(Preguntas)
a. Responde a partir del comentario sobre la novela:
(i) ¿Qué idea de la novela se califica de excelente?
(ii) ¿Cuál es el fin último de las emociones asociadas a ideas?
(iii) ¿Cuáles son los grandes medios para transmitir felicidad?
b. Reescribe el fragmento del comentario sobre la novela que comienza con las palabras "Interpretando a Bradbury, creo" y termina con "para transmitir felicidad.". Cambia "felicidad" por "dicha".

(Texto del documento)
........

En esta novela se combina una narrativa embarrullada, además
de simplona, pero con una excelente idea: el sentido y significado de los libros
para el Hombre.
Interpretando a Bradbury, creo que su mensaje viene a
segmentar la actividad de búsqueda cognitiva de las personas en dos tipos:
1. Sensaciones libres de ideas, cuyo fin
último es la felicidad.
2. Emociones asociadas a ideas, cuyo fin
último es la libertad.
Se nos plantean dos mundos irreconciliables, que se desprecian mutuamente, pero con
fuerzas desequilibradas a favor de la primera opción, la mayoritaria.
Y es que para conseguir la felicidad las ideas sobran o, en su
defecto, han de ser muy simples. Lo importante es buscar la felicidad a través
de sensaciones que se encuentran en la música, los viajes turísticos, los
placeres directos, las conversaciones sobre las cosas, etc. La televisión y, en
menor medida, el cine son los grandes medios para transmitir felicidad.

........

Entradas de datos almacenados
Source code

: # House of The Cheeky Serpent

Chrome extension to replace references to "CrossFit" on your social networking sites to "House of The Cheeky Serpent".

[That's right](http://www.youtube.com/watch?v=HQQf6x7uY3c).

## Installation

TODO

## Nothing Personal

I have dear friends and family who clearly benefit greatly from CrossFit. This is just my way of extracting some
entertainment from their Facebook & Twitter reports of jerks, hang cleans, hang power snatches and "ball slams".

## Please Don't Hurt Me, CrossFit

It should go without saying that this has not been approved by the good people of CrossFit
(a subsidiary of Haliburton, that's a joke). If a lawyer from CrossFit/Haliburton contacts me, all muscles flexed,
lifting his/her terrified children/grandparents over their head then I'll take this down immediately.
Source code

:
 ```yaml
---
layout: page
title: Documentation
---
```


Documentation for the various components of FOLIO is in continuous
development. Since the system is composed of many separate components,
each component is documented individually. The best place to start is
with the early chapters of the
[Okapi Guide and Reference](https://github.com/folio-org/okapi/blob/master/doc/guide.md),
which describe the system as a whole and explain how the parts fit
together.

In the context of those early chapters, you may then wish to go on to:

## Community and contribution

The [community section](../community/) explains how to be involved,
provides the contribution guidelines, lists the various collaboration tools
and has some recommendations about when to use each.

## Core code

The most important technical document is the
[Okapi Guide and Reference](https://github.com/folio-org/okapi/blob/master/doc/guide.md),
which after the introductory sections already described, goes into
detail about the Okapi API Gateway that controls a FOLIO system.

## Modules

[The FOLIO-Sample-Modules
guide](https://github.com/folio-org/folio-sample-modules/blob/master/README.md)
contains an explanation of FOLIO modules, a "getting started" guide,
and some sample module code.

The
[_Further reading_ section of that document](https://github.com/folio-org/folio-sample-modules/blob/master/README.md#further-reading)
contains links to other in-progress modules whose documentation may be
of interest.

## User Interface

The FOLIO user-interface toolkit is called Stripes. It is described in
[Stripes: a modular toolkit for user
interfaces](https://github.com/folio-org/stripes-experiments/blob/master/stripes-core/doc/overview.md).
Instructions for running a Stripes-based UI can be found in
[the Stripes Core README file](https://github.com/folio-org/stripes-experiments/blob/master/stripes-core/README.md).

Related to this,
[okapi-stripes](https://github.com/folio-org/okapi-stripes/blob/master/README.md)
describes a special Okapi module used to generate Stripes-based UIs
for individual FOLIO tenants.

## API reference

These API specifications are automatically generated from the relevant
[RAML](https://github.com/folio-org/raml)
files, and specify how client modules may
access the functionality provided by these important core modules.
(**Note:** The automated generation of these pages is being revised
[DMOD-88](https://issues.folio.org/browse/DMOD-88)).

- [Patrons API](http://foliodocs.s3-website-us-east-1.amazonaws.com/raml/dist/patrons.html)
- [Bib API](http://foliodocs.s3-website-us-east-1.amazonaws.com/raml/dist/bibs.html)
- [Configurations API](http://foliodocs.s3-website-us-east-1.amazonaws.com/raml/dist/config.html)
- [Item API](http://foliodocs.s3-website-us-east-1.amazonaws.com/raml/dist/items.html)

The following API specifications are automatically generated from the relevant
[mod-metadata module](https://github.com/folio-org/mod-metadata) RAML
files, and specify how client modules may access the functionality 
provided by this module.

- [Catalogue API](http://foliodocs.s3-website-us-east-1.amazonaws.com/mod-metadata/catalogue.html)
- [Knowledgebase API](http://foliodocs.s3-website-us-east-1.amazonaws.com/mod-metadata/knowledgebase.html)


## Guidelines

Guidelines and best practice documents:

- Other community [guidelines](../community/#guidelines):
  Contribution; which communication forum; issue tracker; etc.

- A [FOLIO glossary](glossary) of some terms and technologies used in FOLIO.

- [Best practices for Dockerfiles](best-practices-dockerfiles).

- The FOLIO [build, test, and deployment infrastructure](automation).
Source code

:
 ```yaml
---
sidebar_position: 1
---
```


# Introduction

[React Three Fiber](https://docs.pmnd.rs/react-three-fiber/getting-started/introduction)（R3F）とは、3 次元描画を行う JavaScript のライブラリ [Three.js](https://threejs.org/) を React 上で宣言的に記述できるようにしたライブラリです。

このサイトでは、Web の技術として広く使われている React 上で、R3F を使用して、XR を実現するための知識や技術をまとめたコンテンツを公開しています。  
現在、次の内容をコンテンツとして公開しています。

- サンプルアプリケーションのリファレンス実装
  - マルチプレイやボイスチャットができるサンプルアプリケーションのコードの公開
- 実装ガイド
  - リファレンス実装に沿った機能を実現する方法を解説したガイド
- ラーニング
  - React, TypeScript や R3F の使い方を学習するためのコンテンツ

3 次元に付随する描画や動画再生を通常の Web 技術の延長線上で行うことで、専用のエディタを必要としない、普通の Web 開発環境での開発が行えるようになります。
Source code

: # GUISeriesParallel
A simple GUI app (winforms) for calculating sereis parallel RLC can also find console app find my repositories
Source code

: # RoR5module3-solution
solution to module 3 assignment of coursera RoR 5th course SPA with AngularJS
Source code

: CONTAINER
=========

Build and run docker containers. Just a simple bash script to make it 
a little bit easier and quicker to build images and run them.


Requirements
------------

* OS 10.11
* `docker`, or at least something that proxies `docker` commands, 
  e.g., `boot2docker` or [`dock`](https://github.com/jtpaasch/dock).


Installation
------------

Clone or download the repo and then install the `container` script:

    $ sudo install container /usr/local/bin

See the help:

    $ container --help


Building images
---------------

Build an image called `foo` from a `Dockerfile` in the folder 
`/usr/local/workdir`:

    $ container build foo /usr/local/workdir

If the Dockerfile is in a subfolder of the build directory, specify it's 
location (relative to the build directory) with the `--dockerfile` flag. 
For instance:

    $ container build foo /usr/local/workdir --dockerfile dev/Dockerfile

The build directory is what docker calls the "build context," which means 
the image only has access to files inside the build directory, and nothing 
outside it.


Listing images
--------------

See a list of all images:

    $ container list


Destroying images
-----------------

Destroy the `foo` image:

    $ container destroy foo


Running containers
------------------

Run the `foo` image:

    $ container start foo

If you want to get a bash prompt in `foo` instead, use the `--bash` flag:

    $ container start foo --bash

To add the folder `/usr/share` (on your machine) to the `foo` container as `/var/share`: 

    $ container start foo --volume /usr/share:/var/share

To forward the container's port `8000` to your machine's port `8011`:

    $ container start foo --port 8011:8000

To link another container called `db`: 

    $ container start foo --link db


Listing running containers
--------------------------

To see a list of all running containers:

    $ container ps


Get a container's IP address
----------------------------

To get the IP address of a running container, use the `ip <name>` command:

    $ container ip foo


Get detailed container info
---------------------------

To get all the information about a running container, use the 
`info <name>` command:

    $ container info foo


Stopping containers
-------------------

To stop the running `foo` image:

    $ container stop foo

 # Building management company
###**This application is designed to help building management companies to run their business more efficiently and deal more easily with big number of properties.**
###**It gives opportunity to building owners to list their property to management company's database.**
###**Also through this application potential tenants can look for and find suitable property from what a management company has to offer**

........

(Respuestas por ítem)
a.
(i) El sentido y significado de los libros para el Hombre.
(ii) La libertad.
(iii) La televisión y, en menor medida, el cine.

b.
Interpretando a Bradbury, creo que su mensaje viene a
segmentar la actividad de búsqueda cognitiva de las personas en dos tipos:
1. Sensaciones libres de ideas, cuyo fin
último es la dicha.
2. Emociones asociadas a ideas, cuyo fin
último es la libertad.
Se nos plantean dos mundos irreconciliables, que se desprecian mutuamente, pero con
fuerzas desequilibradas a favor de la primera opción, la mayoritaria.
Y es que para conseguir la dicha las ideas sobran o, en su
defecto, han de ser muy simples. Lo importante es buscar la dicha a través
de sensaciones que se encuentran en la música, los viajes turísticos, los
placeres directos, las conversaciones sobre las cosas, etc. La televisión y, en
menor medida, el cine son los grandes medios para transmitir dicha.